À propos du Virus du Nil occidental (VNO) – professionnels de la santé

Description

Le virus du Nil occidental (VNO) s’attrape par la piqûre de moustique. En Amérique du Nord, le premier cas humain d’infection par le VNO a été déclaré en 1999 dans l’État de New York.

Actuellement, il peut être contracté au Canada, aux États-Unis et dans plusieurs autres régions du monde. Le virus a été identifié pour la première fois au Québec en 2002.

Au Québec, les infections causées par le VNO sont saisonnières. Elles surviennent au cours de l’été et se poursuivent jusqu’à l’automne avant les premières gelées.

Les moustiques porteurs du VNO sont présents dans plusieurs types de milieux urbains ou ruraux. La présence du VNO a surtout été recensée dans le sud du Québec au cours des dernières années, mais des cas ont aussi acquis leur infection dans plusieurs autres régions. Pour plus d’information, consultez le Bulletin Flash Vigie de juin 2019.

Présentation clinique

La majorité des personnes infectées (80 %) ne développent aucun symptôme. Environ 20 % des personnes infectées présentent des symptômes tels que de la fièvre, des céphalées, des myalgies et parfois des éruptions cutanées. Ce portrait clinique est connu sous la dénomination de fièvre du Nil.

Selon l’Agence de la santé publique du Canada, moins de 1 % des personnes infectées développent une forme grave de la maladie avec atteinte neurologique telle qu'une encéphalite, une méningite ou une méningo-encéphalite qui se manifeste généralement par les symptômes suivants :

  • de la fièvre;
  • la modification de l'état mental;
  • des crises d'épilepsie;
  • des déficits neurologiques focalisés;
  • des troubles de mouvements, comme des tremblements ou du parkinsonisme.

La paralysie flasque aiguë liée au VNO est cliniquement et pathologiquement identique à celle associée au poliovirus, avec :

  • des dommages aux cellules des cornes antérieures;
  • de la progression possible vers la paralysie respiratoire nécessitant une ventilation artificielle.

La myélite liée au VNO se manifeste souvent par une paralysie ou une parésie d'un membre isolé.
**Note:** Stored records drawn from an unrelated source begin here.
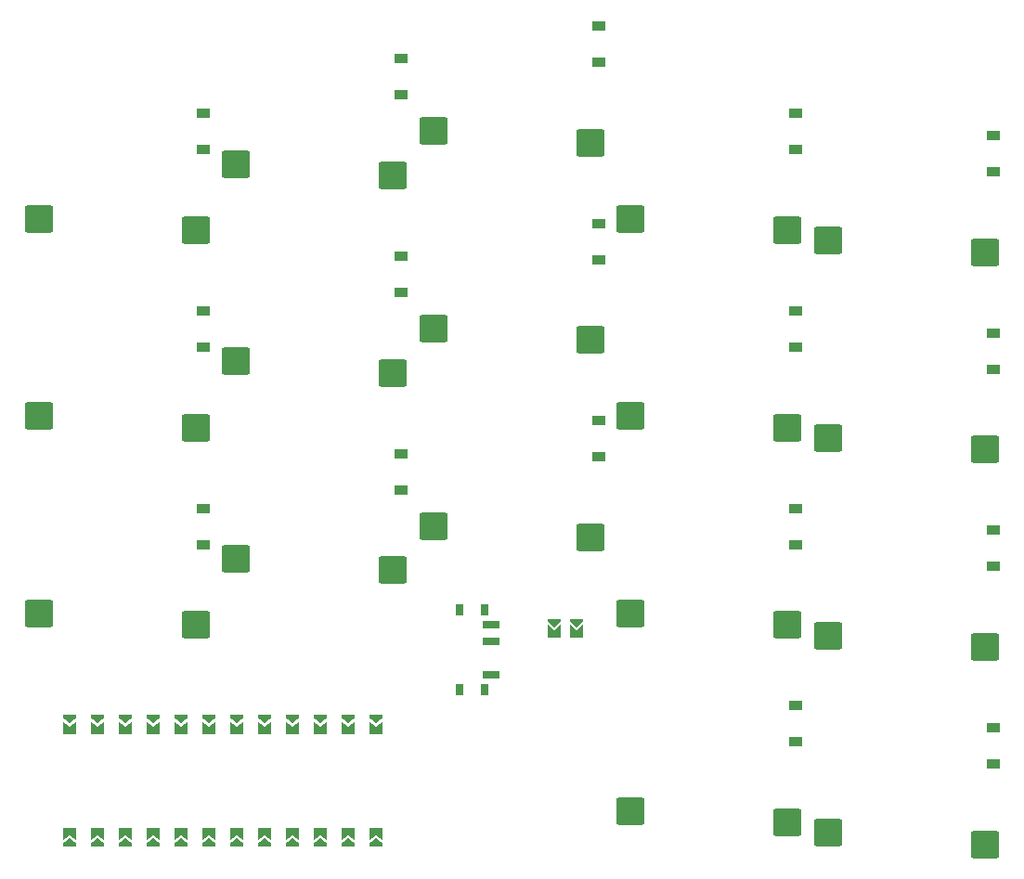
<source format=gbr>
%TF.GenerationSoftware,KiCad,Pcbnew,8.0.4*%
%TF.CreationDate,2024-08-16T17:58:32+08:00*%
%TF.ProjectId,board,626f6172-642e-46b6-9963-61645f706362,v1.0.0*%
%TF.SameCoordinates,Original*%
%TF.FileFunction,Paste,Bot*%
%TF.FilePolarity,Positive*%
%FSLAX46Y46*%
G04 Gerber Fmt 4.6, Leading zero omitted, Abs format (unit mm)*
G04 Created by KiCad (PCBNEW 8.0.4) date 2024-08-16 17:58:32*
%MOMM*%
%LPD*%
G01*
G04 APERTURE LIST*
G04 Aperture macros list*
%AMRoundRect*
0 Rectangle with rounded corners*
0 $1 Rounding radius*
0 $2 $3 $4 $5 $6 $7 $8 $9 X,Y pos of 4 corners*
0 Add a 4 corners polygon primitive as box body*
4,1,4,$2,$3,$4,$5,$6,$7,$8,$9,$2,$3,0*
0 Add four circle primitives for the rounded corners*
1,1,$1+$1,$2,$3*
1,1,$1+$1,$4,$5*
1,1,$1+$1,$6,$7*
1,1,$1+$1,$8,$9*
0 Add four rect primitives between the rounded corners*
20,1,$1+$1,$2,$3,$4,$5,0*
20,1,$1+$1,$4,$5,$6,$7,0*
20,1,$1+$1,$6,$7,$8,$9,0*
20,1,$1+$1,$8,$9,$2,$3,0*%
%AMFreePoly0*
4,1,6,0.250000,0.000000,-0.250000,-0.625000,-0.500000,-0.625000,-0.500000,0.625000,-0.250000,0.625000,0.250000,0.000000,0.250000,0.000000,$1*%
%AMFreePoly1*
4,1,6,0.500000,-0.625000,-0.650000,-0.625000,-0.150000,0.000000,-0.650000,0.625000,0.500000,0.625000,0.500000,-0.625000,0.500000,-0.625000,$1*%
%AMFreePoly2*
4,1,6,0.600000,-1.000000,0.000000,-0.400000,-0.600000,-1.000000,-0.600000,0.250000,0.600000,0.250000,0.600000,-1.000000,0.600000,-1.000000,$1*%
%AMFreePoly3*
4,1,6,0.600000,-0.200000,0.600000,-0.400000,-0.600000,-0.400000,-0.600000,-0.200000,0.000000,0.400000,0.600000,-0.200000,0.600000,-0.200000,$1*%
G04 Aperture macros list end*
%ADD10R,0.800000X1.000000*%
%ADD11R,1.500000X0.700000*%
%ADD12FreePoly0,270.000000*%
%ADD13FreePoly0,90.000000*%
%ADD14FreePoly1,90.000000*%
%ADD15FreePoly1,270.000000*%
%ADD16FreePoly2,180.000000*%
%ADD17FreePoly3,180.000000*%
%ADD18R,1.200000X0.900000*%
%ADD19RoundRect,0.250000X-1.050000X-1.000000X1.050000X-1.000000X1.050000X1.000000X-1.050000X1.000000X0*%
G04 APERTURE END LIST*
D10*
%TO.C,PWR1*%
X207585000Y-168650000D03*
X207585000Y-161350000D03*
X205375000Y-168650000D03*
X205375000Y-161350000D03*
D11*
X208235000Y-167250000D03*
X208235000Y-164250000D03*
X208235000Y-162750000D03*
%TD*%
D12*
%TO.C,MCU1*%
X169800000Y-171450000D03*
X172340000Y-171450000D03*
X174880000Y-171450000D03*
X177420000Y-171450000D03*
X179960000Y-171450000D03*
X182500000Y-171450000D03*
X185040000Y-171450000D03*
X187580000Y-171450000D03*
X190120000Y-171450000D03*
X192660000Y-171450000D03*
X195200000Y-171450000D03*
X197740000Y-171450000D03*
D13*
X197740000Y-182450000D03*
X195200000Y-182450000D03*
X192660000Y-182450000D03*
X190120000Y-182450000D03*
X187580000Y-182450000D03*
X185040000Y-182450000D03*
X182500000Y-182450000D03*
X179960000Y-182450000D03*
X177420000Y-182450000D03*
X174880000Y-182450000D03*
X172340000Y-182450000D03*
X169800000Y-182450000D03*
D14*
X169800000Y-181725000D03*
X172340000Y-181725000D03*
X174880000Y-181725000D03*
X177420000Y-181725000D03*
X179960000Y-181725000D03*
X182500000Y-181725000D03*
X185040000Y-181725000D03*
X187580000Y-181725000D03*
X190120000Y-181725000D03*
X192660000Y-181725000D03*
X195200000Y-181725000D03*
X197740000Y-181725000D03*
D15*
X197740000Y-172175000D03*
X195200000Y-172175000D03*
X192660000Y-172175000D03*
X190120000Y-172175000D03*
X187580000Y-172175000D03*
X185040000Y-172175000D03*
X182500000Y-172175000D03*
X179960000Y-172175000D03*
X177420000Y-172175000D03*
X174880000Y-172175000D03*
X172340000Y-172175000D03*
X169800000Y-172175000D03*
%TD*%
D16*
%TO.C,JST1*%
X216000000Y-163666000D03*
X214000000Y-163666000D03*
D17*
X214000000Y-162650000D03*
X216000000Y-162650000D03*
%TD*%
D18*
%TO.C,D8*%
X218000000Y-129400000D03*
X218000000Y-126100000D03*
%TD*%
%TO.C,D13*%
X236000000Y-119400000D03*
X236000000Y-116100000D03*
%TD*%
D19*
%TO.C,S12*%
X220950000Y-143700000D03*
X235250000Y-144750000D03*
%TD*%
%TO.C,S14*%
X238950000Y-181700000D03*
X253250000Y-182750000D03*
%TD*%
%TO.C,S15*%
X238950000Y-163700000D03*
X253250000Y-164750000D03*
%TD*%
D18*
%TO.C,D16*%
X254000000Y-139400000D03*
X254000000Y-136100000D03*
%TD*%
D19*
%TO.C,S8*%
X202950000Y-135700000D03*
X217250000Y-136750000D03*
%TD*%
%TO.C,S17*%
X238950000Y-127700000D03*
X253250000Y-128750000D03*
%TD*%
D18*
%TO.C,D11*%
X236000000Y-155400000D03*
X236000000Y-152100000D03*
%TD*%
D19*
%TO.C,S5*%
X184950000Y-138700000D03*
X199250000Y-139750000D03*
%TD*%
%TO.C,S9*%
X202950000Y-117700000D03*
X217250000Y-118750000D03*
%TD*%
D18*
%TO.C,D12*%
X236000000Y-137400000D03*
X236000000Y-134100000D03*
%TD*%
%TO.C,D2*%
X182000000Y-137400000D03*
X182000000Y-134100000D03*
%TD*%
%TO.C,D7*%
X218000000Y-147400000D03*
X218000000Y-144100000D03*
%TD*%
D19*
%TO.C,S3*%
X166950000Y-125700000D03*
X181250000Y-126750000D03*
%TD*%
D18*
%TO.C,D17*%
X254000000Y-121400000D03*
X254000000Y-118100000D03*
%TD*%
%TO.C,D4*%
X200000000Y-150400000D03*
X200000000Y-147100000D03*
%TD*%
%TO.C,D1*%
X182000000Y-155400000D03*
X182000000Y-152100000D03*
%TD*%
%TO.C,D9*%
X218000000Y-111400000D03*
X218000000Y-108100000D03*
%TD*%
D19*
%TO.C,S2*%
X166950000Y-143700000D03*
X181250000Y-144750000D03*
%TD*%
D18*
%TO.C,D3*%
X182000000Y-119400000D03*
X182000000Y-116100000D03*
%TD*%
%TO.C,D6*%
X200000000Y-114400000D03*
X200000000Y-111100000D03*
%TD*%
D19*
%TO.C,S13*%
X220950000Y-125700000D03*
X235250000Y-126750000D03*
%TD*%
D18*
%TO.C,D10*%
X236000000Y-173400000D03*
X236000000Y-170100000D03*
%TD*%
D19*
%TO.C,S10*%
X220950000Y-179700000D03*
X235250000Y-180750000D03*
%TD*%
%TO.C,S11*%
X220950000Y-161700000D03*
X235250000Y-162750000D03*
%TD*%
%TO.C,S16*%
X238950000Y-145700000D03*
X253250000Y-146750000D03*
%TD*%
%TO.C,S4*%
X184950000Y-156700000D03*
X199250000Y-157750000D03*
%TD*%
D18*
%TO.C,D14*%
X254000000Y-175400000D03*
X254000000Y-172100000D03*
%TD*%
D19*
%TO.C,S7*%
X202950000Y-153700000D03*
X217250000Y-154750000D03*
%TD*%
D18*
%TO.C,D15*%
X254000000Y-157400000D03*
X254000000Y-154100000D03*
%TD*%
D19*
%TO.C,S6*%
X184950000Y-120700000D03*
X199250000Y-121750000D03*
%TD*%
D18*
%TO.C,D5*%
X200000000Y-132400000D03*
X200000000Y-129100000D03*
%TD*%
D19*
%TO.C,S1*%
X166950000Y-161700000D03*
X181250000Y-162750000D03*
%TD*%
M02*

</source>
Elle peut survenir sans fièvre ou prodrome viral apparent.

Dans de rares cas, les symptômes suivants ont été rapportés chez des patients ayant une infection causée par le VNO :

  • des dysrythmies cardiaques;
  • de la myocardite;
  • de la rhabdomyolyse;
  • de la névrite optique;
  • de l’uvéite;
  • de la choriorétinite;
  • de l’hyalite.

Personnes à risques

Ce sont les personnes de 50 ans et plus ainsi que celles atteintes de maladies chroniques ou dont le système immunitaire est affaibli qui sont plus susceptibles de développer la forme grave de la maladie, à la suite d’une infection par le VNO.
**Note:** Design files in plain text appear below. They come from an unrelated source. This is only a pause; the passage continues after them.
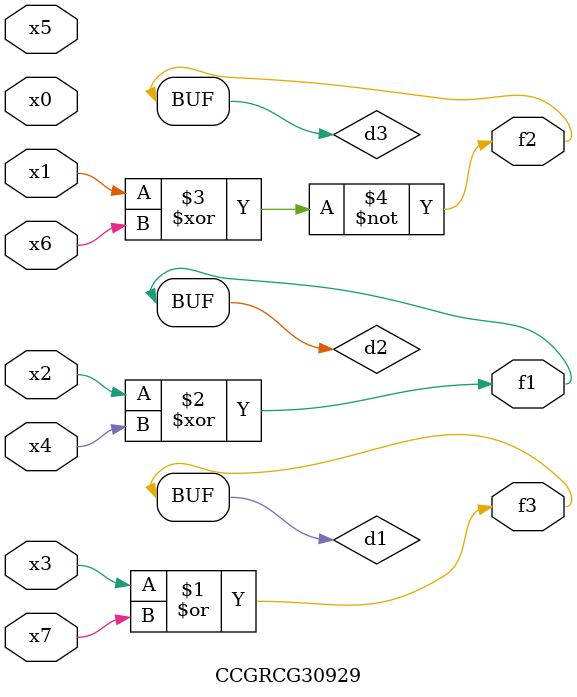
<source format=v>
module CCGRCG30929(
	input x0, x1, x2, x3, x4, x5, x6, x7,
	output f1, f2, f3
);

	wire d1, d2, d3;

	or (d1, x3, x7);
	xor (d2, x2, x4);
	xnor (d3, x1, x6);
	assign f1 = d2;
	assign f2 = d3;
	assign f3 = d1;
endmodule

</source>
Considérations à prendre pour le diagnostic

Le VNO devrait être considéré chez les personnes présentant une fièvre ou une maladie neurologique aigüe avec une exposition récente à des moustiques dans un endroit où le VNO est présent.
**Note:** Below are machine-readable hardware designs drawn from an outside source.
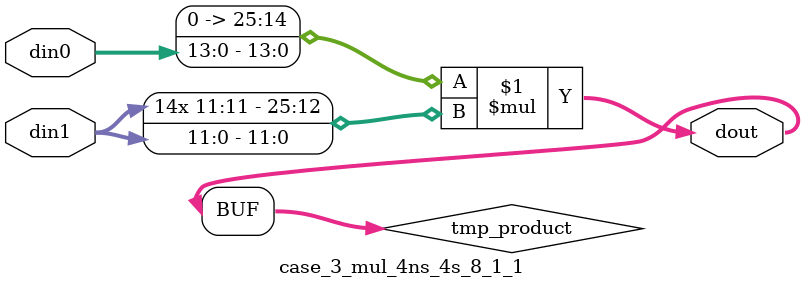
<source format=v>

`timescale 1 ns / 1 ps

 (* use_dsp = "no" *)  module case_3_mul_4ns_4s_8_1_1(din0, din1, dout);
parameter ID = 1;
parameter NUM_STAGE = 0;
parameter din0_WIDTH = 14;
parameter din1_WIDTH = 12;
parameter dout_WIDTH = 26;

input [din0_WIDTH - 1 : 0] din0; 
input [din1_WIDTH - 1 : 0] din1; 
output [dout_WIDTH - 1 : 0] dout;

wire signed [dout_WIDTH - 1 : 0] tmp_product;

























assign tmp_product = $signed({1'b0, din0}) * $signed(din1);










assign dout = tmp_product;





















endmodule

</source>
De plus d’autres arboviroses présentes au Québec devraient être considérées en présence d’un tableau clinique d’encéphalite ou de méningite virale, telles que celles causées par les virus du sérogroupe de Californie et l’encéphalite équine de l’Est.

Interventions de prévention et contrôle

Depuis 2015, aucune activité d’épandage de larvicides au Québec n’est effectuée par le gouvernement du Québec pour contrôler les moustiques vecteurs du VNO. Cette décision s’appuie sur le fait qu’il n’existe pas de preuve formelle de l’efficacité des larvicides utilisés seuls pour prévenir les infections humaines par le VNO. L’étude réalisée par l’Institut national de santé publique du Québec (INSPQ) en 2014 sur l’efficacité des larvicides n’a pas été concluante. L’application des mesures de prévention et de contrôle recommandées pour éviter les piqûres de moustiques demeure la meilleure façon de se protéger du VNO.

Conseils à la population

Différents moyens sont déployés pour sensibiliser la population à la présence du VNO sur le territoire québécois. Des efforts spécifiques ciblent les personnes les plus susceptibles de développer la forme grave de la maladie, soit les personnes de 50 ans et plus ainsi que celles qui ont une maladie chronique ou un système immunitaire affaibli. L’objectif est de les informer des mesures à adopter pour prévenir les piqûres de moustiques et pour réduire le nombre de moustiques dans l’environnement. Pour plus d’information, consultez les pages Virus du Nil occidental, Se protéger et protéger ses animaux des piqûres de moustiques et de tiques et Conseils d'utilisation d'un chasse-moustiques.